Dec 2, 2012

DETERMINISM


Ass Wr Wb
Jika ingin membaca lebih lanjut perihal DETERMINISM, koneklah ke:

http://en.wikipedia.org/wiki/Determinism





Wss Wr Wb
Marsigit



11 comments:

  1. Fatmawati
    16709251071
    PM.D 2016
    Determinism berasal dari kata “to determin” yang berarti memberlakukan sifat atau menjatuhkan sifat. Determinisme adalah keyakinan filosofis bahwa semua peristiwa terjadi sebagai akibat dari adanya beberapa keharusan dan karenanya tak terelakkan. Bahaya dari determinism adalah jika merugikan orang lain, determinism kecil merugikan, determinism besar bisa membunuh. Dan bahaya lagi jika yang bersangkutan tidak menyadarinya dan itu telah dilakukan oleh hampir semua guru di Indonesia, karena semua guru suka menutupi murid-muridnya dengan bayang-bayang mereka. Maka hendaknya kita janganlah terlalu cepat untuk menilai orang, karena belum tentu penilaian kita itu adalah benar.

    ReplyDelete
  2. Rahmi Puspita Arum
    17709251018
    PPs P.Mat A UNY 2017

    Determinism merupakan suatu paham yang mengatakan bahwa tidak ada hal yang terjadi berdasarkan kebebasan kehendak atau kebebasan memilih atau secara kebetulan. Segala yang terjadi dapat ditunjukkan sebab dan penyebabnya. Perilaku manusia ditentukan oleh faktor-faktor yang dapat ditunjukkan atau disebutkan secara jeas. Faktor-faktor itu mungkin berupa motif yang tidak disadari, pengaruh masa kecil, pengaruh budaya, dan faktor pengukuhan dari dunia luar dan sebagainya.

    ReplyDelete
  3. Luthfi Nur Azizah
    17709251002
    PPs PM A

    Determinism ialah paham yang menganggap bahwa semua kehidupan dan aktivitas manusia dipengaruhi dan tergantung pada pemberian yang ada. Hal ini menyebabkan manusia yang cenderung pasif dalam menghadapi alam. Selain itu, respon terhadap kejadian yang terjadi hanya berupa respon menerima apa adanya. Sehingga, manusia tidak dapat menentukan hidupnya sendiri karena ketergantungannya pada alam. Hal ini dapat dilihat dari mata pencaharian, tingkah laku, kebiasaan, serta kebudayaan manusia pada lingkungan tertentu.

    ReplyDelete
  4. Angga Kristiyajati
    17709251001
    Pps UNY P.Mat A 2017

    Terima kasih Banyak Pak Prof. Marsigit.

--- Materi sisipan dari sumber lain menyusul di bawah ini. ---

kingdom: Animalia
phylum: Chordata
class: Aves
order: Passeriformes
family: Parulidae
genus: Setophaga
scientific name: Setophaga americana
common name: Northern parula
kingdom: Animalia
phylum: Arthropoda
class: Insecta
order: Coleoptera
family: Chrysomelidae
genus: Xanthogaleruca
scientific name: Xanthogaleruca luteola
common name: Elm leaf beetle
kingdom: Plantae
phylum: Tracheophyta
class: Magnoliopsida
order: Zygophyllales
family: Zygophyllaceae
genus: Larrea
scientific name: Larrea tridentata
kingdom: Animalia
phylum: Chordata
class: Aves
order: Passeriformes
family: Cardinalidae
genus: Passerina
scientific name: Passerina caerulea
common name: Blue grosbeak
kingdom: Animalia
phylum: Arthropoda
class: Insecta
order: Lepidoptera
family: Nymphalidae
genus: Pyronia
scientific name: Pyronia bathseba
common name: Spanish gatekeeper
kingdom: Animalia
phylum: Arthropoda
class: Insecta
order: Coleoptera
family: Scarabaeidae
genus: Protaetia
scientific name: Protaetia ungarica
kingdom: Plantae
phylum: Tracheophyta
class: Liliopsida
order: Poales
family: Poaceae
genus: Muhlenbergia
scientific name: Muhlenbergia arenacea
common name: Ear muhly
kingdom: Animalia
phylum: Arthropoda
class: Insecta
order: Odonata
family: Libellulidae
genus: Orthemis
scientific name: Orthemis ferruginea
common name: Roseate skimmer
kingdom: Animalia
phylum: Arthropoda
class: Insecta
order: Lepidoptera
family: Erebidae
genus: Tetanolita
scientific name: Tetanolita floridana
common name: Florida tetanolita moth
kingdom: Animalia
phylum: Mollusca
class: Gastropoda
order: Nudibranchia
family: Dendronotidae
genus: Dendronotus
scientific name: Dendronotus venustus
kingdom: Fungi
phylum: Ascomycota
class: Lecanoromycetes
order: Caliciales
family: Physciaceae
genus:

    Sepemahaman kami, determinisme adalah ideologi yang meyakini bahwa setiap peristiwa memiliki sebab. Maksudnya adalah bahwa pada setiap peristiwa yang telah terjadi, pasti selalu ada beberapa keadaan atau kejadian pendahulunya, yang terkait sedemikian rupa sehingga bisa melanggar hukum alam karena keadaan pendahulunya, jika tidak ada maka kejadian tersebut tidak akan terjadi. Pernyataan merupakan metafisik murni, dan tidak membawa implikasi apakah pada prinsipnya kita dapat memprediksi kejadian tersebut. Yang menjadi konsentrasi utama dalam determinisme adalah dalam menilai implikasinya untuk kehendak bebas. Namun, pada bidang fisika kuantum pada dasarnya suatu kejadian tidak pasti penyebabnya, namun pandangan bahwa tindakan kita tergantung pada indeterminasi keadaan kuantum hampir tidak memberikan rasa tanggung jawab kita sendiri terhadap kejadian yang terjadi tersebut.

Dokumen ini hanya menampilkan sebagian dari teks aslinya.